======== Listed records ========
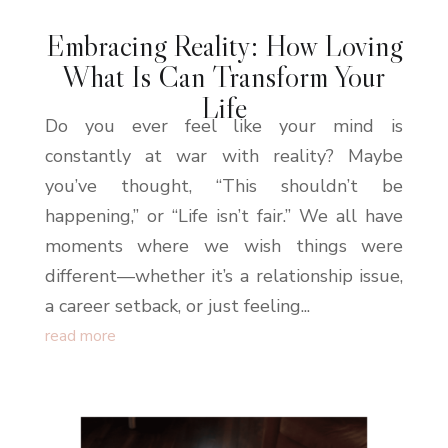
Embracing Reality: How Loving
What Is Can Transform Your
Life
Do you ever feel like your mind is
constantly at war with reality? Maybe
you’ve thought, “This shouldn’t be
happening,” or “Life isn’t fair.” We all have
moments where we wish things were
different—whether it’s a relationship issue,
a career setback, or just feeling...
read more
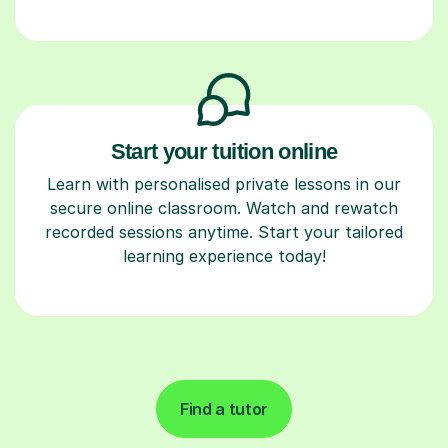
Start your tuition online
Learn with personalised private lessons in our
secure online classroom. Watch and rewatch
recorded sessions anytime. Start your tailored
learning experience today!
Find a tutor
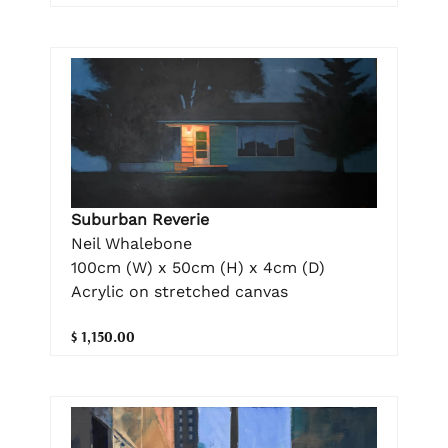
Suburban Reverie
Neil Whalebone
100cm (W) x 50cm (H) x 4cm (D)
Acrylic on stretched canvas
$ 1,150.00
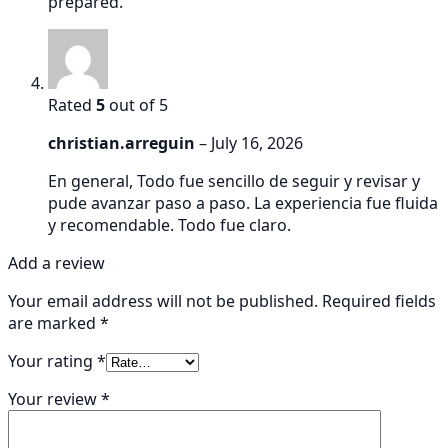
prepared.
Rated
5
out of 5
christian.arreguin
–
July 16, 2026
En general, Todo fue sencillo de seguir y revisar y
pude avanzar paso a paso. La experiencia fue fluida
y recomendable. Todo fue claro.
Add a review
Your email address will not be published.
Required fields
are marked
*
Your rating
*
Your review
*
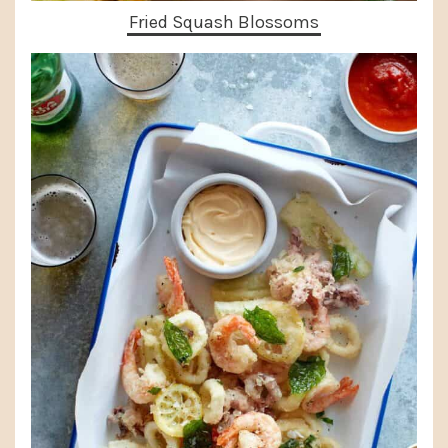
Fried Squash Blossoms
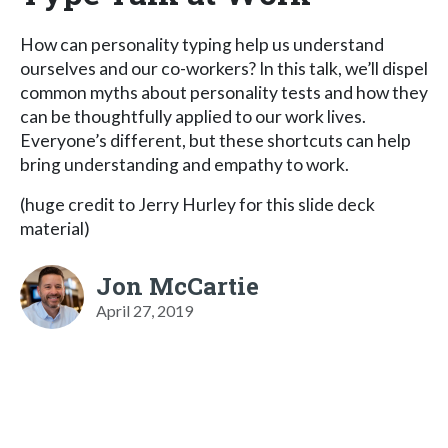
How can personality typing help us understand
ourselves and our co-workers? In this talk, we’ll dispel
common myths about personality tests and how they
can be thoughtfully applied to our work lives.
Everyone’s different, but these shortcuts can help
bring understanding and empathy to work.
(huge credit to Jerry Hurley for this slide deck
material)
Jon McCartie
April 27, 2019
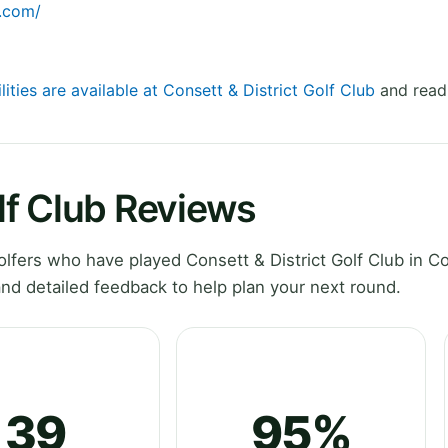
b.com/
lities are available at Consett & District Golf Club
and read 
olf Club Reviews
fers who have played Consett & District Golf Club in C
d detailed feedback to help plan your next round.
39
95%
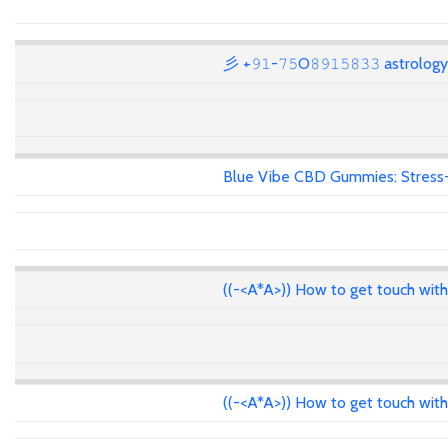
彡 +𝟿𝟷-𝟽𝟻O𝟾𝟿𝟷𝟻𝟾𝟹𝟹 astrolo
Blue Vibe CBD Gummies: Stress-F
((-<A*A>)) How to get touch wit
((-<A*A>)) How to get touch wit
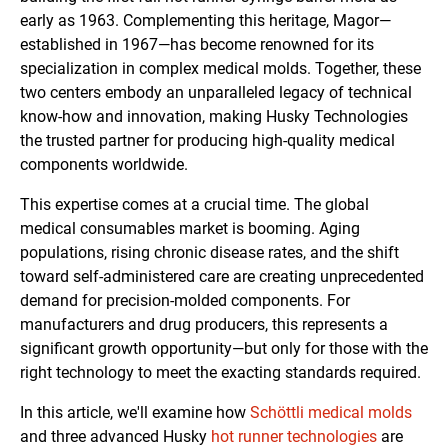
early as 1963. Complementing this heritage, Magor—
established in 1967—has become renowned for its
specialization in complex medical molds. Together, these
two centers embody an unparalleled legacy of technical
know-how and innovation, making Husky Technologies
the trusted partner for producing high-quality medical
components worldwide.
This expertise comes at a crucial time. The global
medical consumables market is booming. Aging
populations, rising chronic disease rates, and the shift
toward self-administered care are creating unprecedented
demand for precision-molded components. For
manufacturers and drug producers, this represents a
significant growth opportunity—but only for those with the
right technology to meet the exacting standards required.
In this article, we'll examine how
Schöttli medical molds
and three advanced Husky
hot runner technologies
are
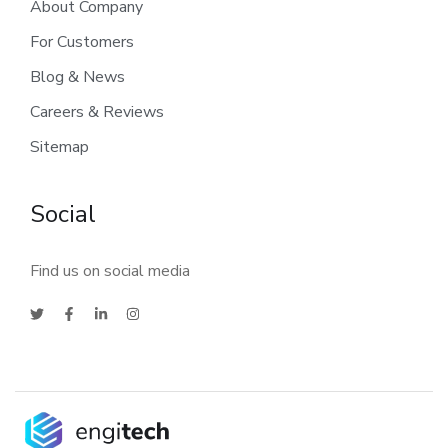
About Company
For Customers
Blog & News
Careers & Reviews
Sitemap
Social
Find us on social media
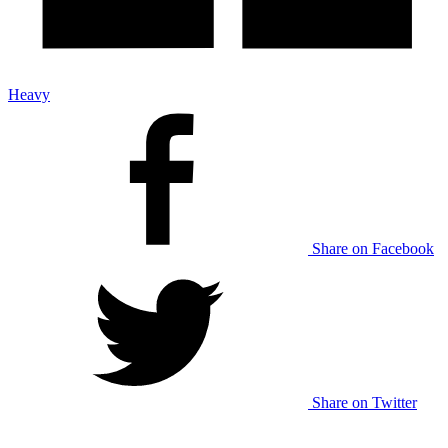
Heavy
Share on Facebook
Share on Twitter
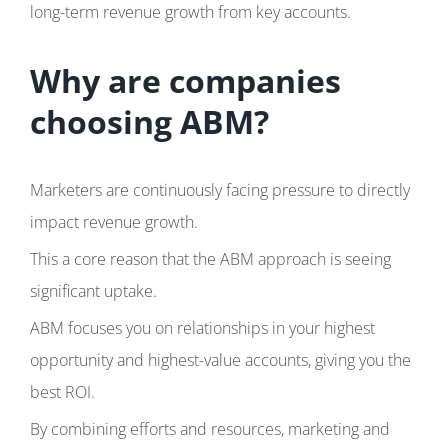
long-term revenue growth from key accounts.
Why are companies
choosing ABM?
Marketers are continuously facing pressure to directly
impact revenue growth.
This a core reason that the ABM approach is seeing
significant uptake.
ABM focuses you on relationships in your highest
opportunity and highest-value accounts, giving you the
best ROI.
By combining efforts and resources, marketing and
========
*About this exercise*
Leaving every picture out, write out exactly the lines from the one that holds "demand for precision-molded components. For" through the end of the listing, both included.

*Completed task*
demand for precision-molded components. For
manufacturers and drug producers, this represents a
significant growth opportunity—but only for those with the
right technology to meet the exacting standards required.
In this article, we'll examine how
Schöttli medical molds
and three advanced Husky
hot runner technologies
are
About Company
For Customers
Blog & News
Careers & Reviews
Sitemap
Social
Find us on social media
Heavy
Share on Facebook
Share on Twitter
long-term revenue growth from key accounts.
Why are companies
choosing ABM?
Marketers are continuously facing pressure to directly
impact revenue growth.
This a core reason that the ABM approach is seeing
significant uptake.
ABM focuses you on relationships in your highest
opportunity and highest-value accounts, giving you the
best ROI.
By combining efforts and resources, marketing and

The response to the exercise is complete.